** SOAL LATIHAN **
Ambil bagian artikel di bawah tentang penerimaan CPNS putra daerah, mulai dari "Secara harfiah, putra" sampai dengan "putra daerah sosiologis.", lalu salin tanpa mengubah satu kata pun.

══ ARTIKEL ══

KEBIJAKAN Pemerintah  kabupaten  Aceh Jaya untuk mengutamakan putra daerah  dalam penerimaan Calon Pegawai Negeri Sipil (CPNS) telah mencapai tahap final. Kebijakan pemerintah setempat menolak pendaftar dari luar Aceh Jaya juga tidak terlepas dari kenyataan bahwa selama ini banyak calon pegawai negeri sipil asal luar daerah yang lulus menjadi PNS di Aceh Jaya, setelah beberapa bulan bertugas langsung minta pindah ke daerah asalnya. (Serambi,  Minggu 29 September 2013).
Menyikapi berita kontroversi tentang tidak diterimanya pendaftar yang bukan putra daerah asli,  di klaim banyak merugikan CPNS yang berminat untuk mendaftar  dari kabupaten yang lain. Opini-opini yang menentang kebijakan pemerintah setempat juga mulai bergulir. Namun, pemerintah setempat pun tetap bertahan pada kebijakan yang dibuat lantaran banyaknya CPNS yang telah diangkat menjadi PNS di kabupaten tersebut mengajukan pindah tugas ke daerah lain.
Secara harfiah, putra daerah adalah seseorang yang garis keturunannya murni di daerah tempat ia dilahirkan.  Eep Saefullah Fathan dalam satu tulisannya,  mengklasifikasikan pengertian putra daerah menjadi  4 kategori : yaitu putra daerah genealogis, putra daerah  politik, putra daerah  ekonomi, dan putra daerah sosiologis.
Putra daerah genealogia adalah mereka yang sekadar memiliki kaitan darah dengan daerah itu tetapi tidak menetap dan di daerah kelahirannya itu. Putra daerah genealogis terbelah lagi ke dalam dua kategori: Mereka yang kebetulan dilahirkan di daerah bersangkutan dari (salah satu atau kedua) orang tua yang juga berasal daerah tersebut, dan mereka yang tidak dilahirkan di daerah tersebut tapi memiliki orang tua yang berasal dari daerah bersangkutan.

═══
══ DAFTAR DATA ══

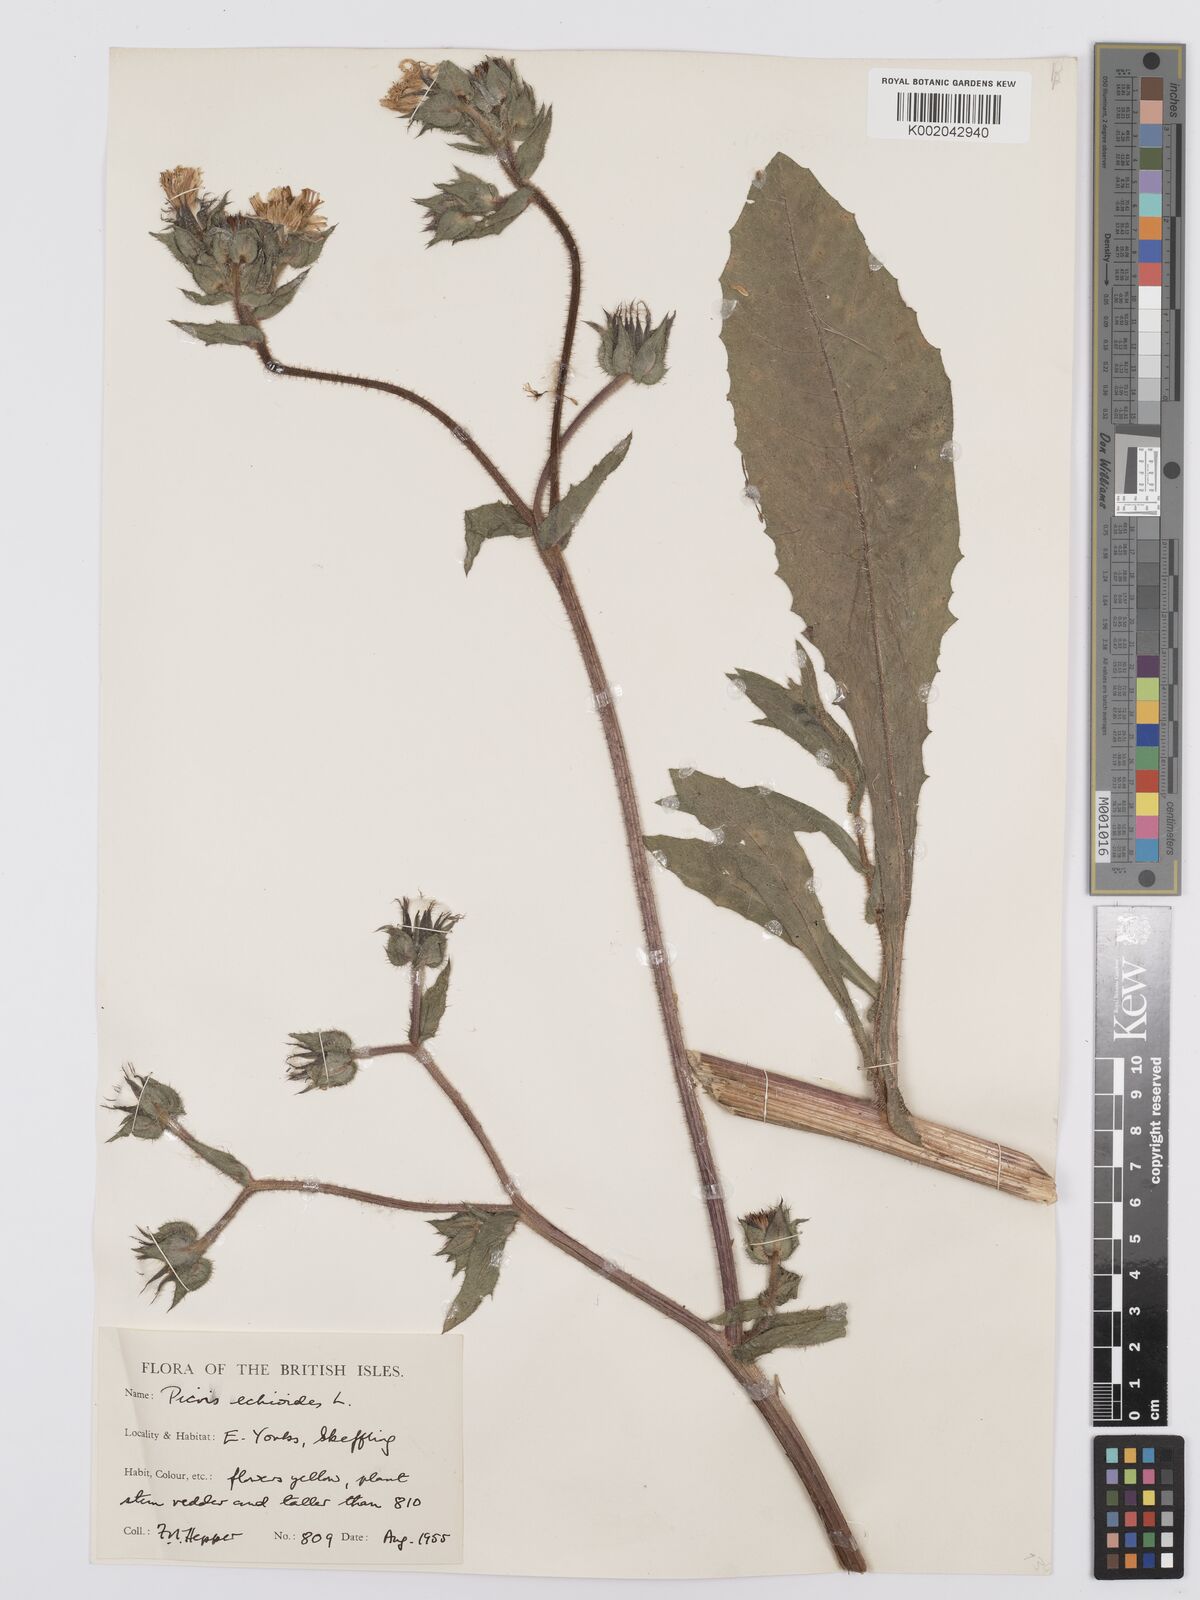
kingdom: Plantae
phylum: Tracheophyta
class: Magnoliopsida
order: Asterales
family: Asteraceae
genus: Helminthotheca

═══

** JAWABAN LENGKAP **
Secara harfiah, putra daerah adalah seseorang yang garis keturunannya murni di daerah tempat ia dilahirkan.  Eep Saefullah Fathan dalam satu tulisannya,  mengklasifikasikan pengertian putra daerah menjadi  4 kategori : yaitu putra daerah genealogis, putra daerah  politik, putra daerah  ekonomi, dan putra daerah sosiologis.